The author’s talk of “crucified peoples” may look like compassion. In truth, it is willful naivety, and the appearance is dangerously deceptive. Melo uses this dramatic language to describe all migrants while carefully avoiding any discussion of who might be doing the crucifying. Many migrants flee violence perpetrated by the very criminals who exploit open borders policies. Genuine compassion requires distinguishing between victims and victimizers, not lumping them together under theological abstractions.
Progressive Christianity’s approach to immigration mirrors its approach to every other issue: reduce complex problems to simple moral categories, ignore practical consequences, and dismiss anyone who raises concerns as morally defective. The result is rhetoric that feels righteous but breeds reckless policy. And in the process, Christianity itself is distorted beyond recognition.
Biblical Christianity calls believers to radical generosity toward strangers. The Hebrew scriptures command care for foreigners, tying it to Israel’s own life as aliens in Egypt. The New Testament shows this in Christ’s care for the outcast and Paul’s call to unity across nations. But biblical hospitality has always operated within boundaries and responsibilities. Ancient Israel cared for sojourners, yet still protected its borders. The early church gave generously yet kept careful watch over membership and leadership. Neither example looks anything like the borderless fantasy progressives push today.
Modern nations face immigration challenges that ancient communities never encountered. Jet travel can move thousands across continents in hours. Smartphones spread instant messages about open routes and weak borders. Global cartels run smuggling networks that stretch from Caracas to Chicago. Criminal groups abuse humanitarian systems to advance their own agendas. That reality demands policies that are both principled and practical.

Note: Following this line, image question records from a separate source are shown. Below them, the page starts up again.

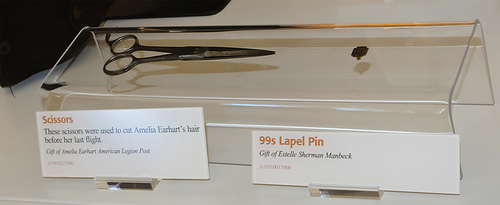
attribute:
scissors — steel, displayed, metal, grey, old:
[103, 30, 276, 76]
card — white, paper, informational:
[35, 106, 209, 179]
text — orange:
[43, 115, 73, 123]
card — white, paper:
[252, 131, 461, 195]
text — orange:
[280, 135, 305, 146]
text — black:
[43, 127, 61, 134]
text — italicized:
[139, 148, 150, 154]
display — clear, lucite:
[39, 19, 496, 179]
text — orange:
[308, 136, 324, 147]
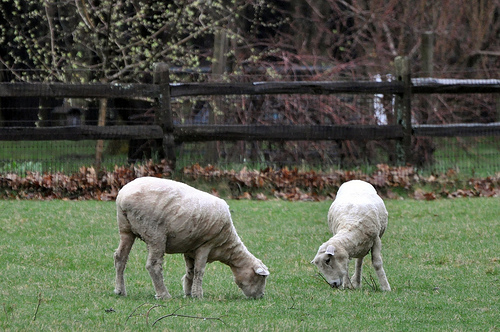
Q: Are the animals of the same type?
A: Yes, all the animals are sheep.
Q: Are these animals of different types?
A: No, all the animals are sheep.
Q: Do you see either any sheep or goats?
A: Yes, there is a sheep.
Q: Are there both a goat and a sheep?
A: No, there is a sheep but no goats.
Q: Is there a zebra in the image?
A: No, there are no zebras.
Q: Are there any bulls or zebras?
A: No, there are no zebras or bulls.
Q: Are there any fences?
A: Yes, there is a fence.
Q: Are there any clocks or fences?
A: Yes, there is a fence.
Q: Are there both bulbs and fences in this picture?
A: No, there is a fence but no light bulbs.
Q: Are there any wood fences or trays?
A: Yes, there is a wood fence.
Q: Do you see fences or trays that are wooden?
A: Yes, the fence is wooden.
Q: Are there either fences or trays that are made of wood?
A: Yes, the fence is made of wood.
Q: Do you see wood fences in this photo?
A: Yes, there is a wood fence.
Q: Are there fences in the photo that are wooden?
A: Yes, there is a fence that is wooden.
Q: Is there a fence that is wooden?
A: Yes, there is a fence that is wooden.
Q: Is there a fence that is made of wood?
A: Yes, there is a fence that is made of wood.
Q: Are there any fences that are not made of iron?
A: Yes, there is a fence that is made of wood.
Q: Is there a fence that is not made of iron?
A: Yes, there is a fence that is made of wood.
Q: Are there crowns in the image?
A: No, there are no crowns.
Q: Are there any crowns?
A: No, there are no crowns.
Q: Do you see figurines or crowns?
A: No, there are no crowns or figurines.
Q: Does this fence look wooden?
A: Yes, the fence is wooden.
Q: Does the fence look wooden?
A: Yes, the fence is wooden.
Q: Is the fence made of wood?
A: Yes, the fence is made of wood.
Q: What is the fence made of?
A: The fence is made of wood.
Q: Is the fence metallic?
A: No, the fence is wooden.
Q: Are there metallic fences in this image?
A: No, there is a fence but it is wooden.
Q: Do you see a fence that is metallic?
A: No, there is a fence but it is wooden.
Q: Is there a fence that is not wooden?
A: No, there is a fence but it is wooden.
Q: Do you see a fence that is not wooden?
A: No, there is a fence but it is wooden.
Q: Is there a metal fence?
A: No, there is a fence but it is made of wood.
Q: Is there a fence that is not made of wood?
A: No, there is a fence but it is made of wood.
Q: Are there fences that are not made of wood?
A: No, there is a fence but it is made of wood.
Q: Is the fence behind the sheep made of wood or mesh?
A: The fence is made of wood.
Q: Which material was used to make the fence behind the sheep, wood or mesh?
A: The fence is made of wood.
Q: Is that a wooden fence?
A: Yes, that is a wooden fence.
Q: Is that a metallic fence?
A: No, that is a wooden fence.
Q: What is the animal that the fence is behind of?
A: The animal is a sheep.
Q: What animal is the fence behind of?
A: The fence is behind the sheep.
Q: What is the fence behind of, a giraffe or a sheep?
A: The fence is behind a sheep.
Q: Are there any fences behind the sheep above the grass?
A: Yes, there is a fence behind the sheep.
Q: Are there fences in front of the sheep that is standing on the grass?
A: No, the fence is behind the sheep.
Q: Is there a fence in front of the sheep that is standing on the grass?
A: No, the fence is behind the sheep.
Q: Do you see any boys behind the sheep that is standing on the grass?
A: No, there is a fence behind the sheep.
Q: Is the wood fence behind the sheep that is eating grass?
A: Yes, the fence is behind the sheep.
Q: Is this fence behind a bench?
A: No, the fence is behind the sheep.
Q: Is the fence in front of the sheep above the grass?
A: No, the fence is behind the sheep.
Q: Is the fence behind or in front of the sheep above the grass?
A: The fence is behind the sheep.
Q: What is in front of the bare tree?
A: The fence is in front of the tree.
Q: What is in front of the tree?
A: The fence is in front of the tree.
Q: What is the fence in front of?
A: The fence is in front of the tree.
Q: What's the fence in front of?
A: The fence is in front of the tree.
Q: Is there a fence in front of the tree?
A: Yes, there is a fence in front of the tree.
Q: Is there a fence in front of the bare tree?
A: Yes, there is a fence in front of the tree.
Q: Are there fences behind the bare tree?
A: No, the fence is in front of the tree.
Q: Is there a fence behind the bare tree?
A: No, the fence is in front of the tree.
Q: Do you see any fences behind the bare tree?
A: No, the fence is in front of the tree.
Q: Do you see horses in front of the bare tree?
A: No, there is a fence in front of the tree.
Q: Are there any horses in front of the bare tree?
A: No, there is a fence in front of the tree.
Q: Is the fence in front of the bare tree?
A: Yes, the fence is in front of the tree.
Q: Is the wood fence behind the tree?
A: No, the fence is in front of the tree.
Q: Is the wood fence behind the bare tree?
A: No, the fence is in front of the tree.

Melo’s essay ignores this entirely. His theology offers no way to distinguish families fleeing danger from predators and parasites. No plan to shield the vulnerable from exploitation. No thought for how unchecked immigration could decimate the very communities forced to absorb it.
The real choice isn’t between hatred and recklessness, but between policies anchored in accountability and those adrift in absurdity. Melo’s borderless theology offers only the latter.